The current proposal

36.2 The main purpose of the current document — which was referred to the Council on 19 June 2001, after it had failed to secure a favourable opinion from the Standing Veterinary Committee — is to set out the necessary transitional arrangements, and, by analogy with those already written into Regulation (EC) No 999/2001 for specified risk material, it applies such arrangements until at least 1 January 2002, with the proviso that thereafter they shall cease to apply as soon as a country has been given a BSE classification. In the meantime, current Community legislation would continue to apply as regards the manufacture of animal products derived from ruminant material, and the placing on the market and export of live animals and products of animal origin.

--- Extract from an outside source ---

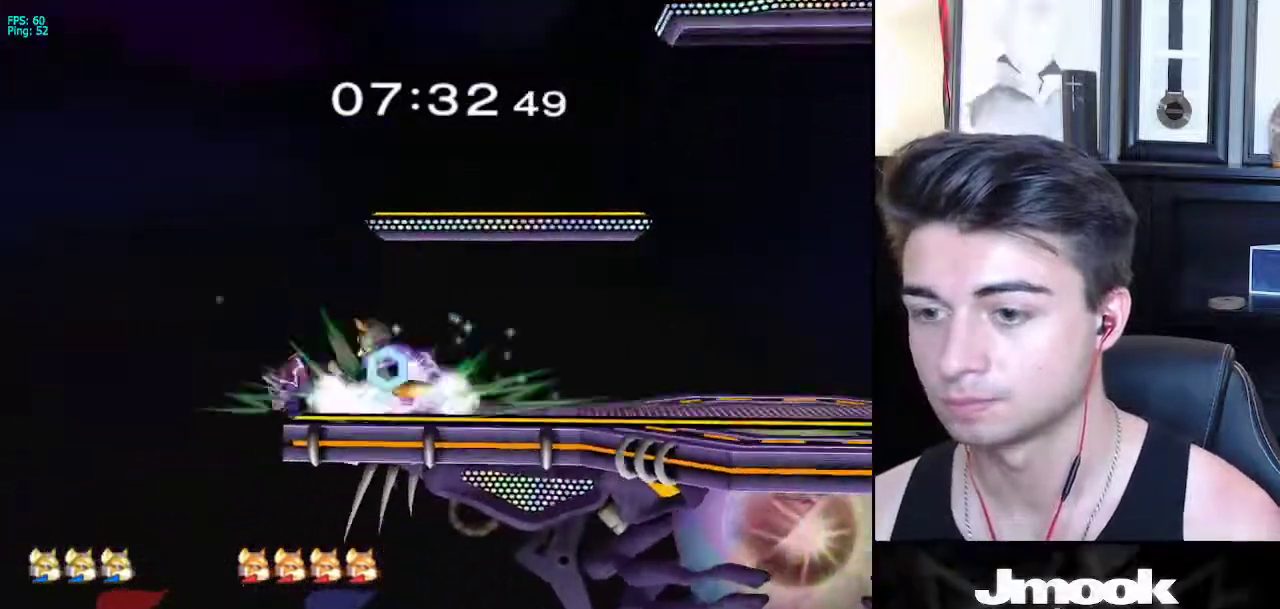
{"buttons": [], "left_stick": "down-right", "right_stick": "center", "events": [[83, "left_stick", "up-right"], [100, "B", "up"], [183, "left_stick", "up"], [400, "left_stick", "down-right"]]}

36.3 The other area in Regulation (EC) No. 999/2001 for which transitional arrangements are necessary — and where somewhat different considerations apply — relates to the use of animal feed. In order to safeguard against the transmission of BSE, Commission Decision 94/381/EC[89] introduced a prohibition of the feeding to ruminant species of protein derived from mammalian tissues, subject to the proviso that, where a Member State had control systems able to distinguish ruminant from non-ruminant protein, the latter could continue to be fed to species other than ruminants. However, because it became clear that inadequate controls were creating a risk of cross-contamination, the Council agreed last December Decision 2000/766/EC[90] imposing, with certain limited exceptions, a temporary ban — between 1 January and 30 June 2001 — on the feeding of all animal proteins to farmed animals which are kept for food production.[91] Council Regulation 999/2001 would have introduced somewhat less stringent arrangements under which the prohibition would have essentially been confined to the feeding of mammalian protein to ruminants, subject to it being extended in those regions of highest risk to the feeding of animal protein to any farmed animal (and the feeding of processed animal protein to any mammal). The current proposal would now extend at least until 1 January 2002 (and thereafter until a country has been given a BSE classification) the wider ban contained in Council Decision 2000/766/EC on the feeding of all animal protein to farmed animals, previously due to expire on 30 June 2001.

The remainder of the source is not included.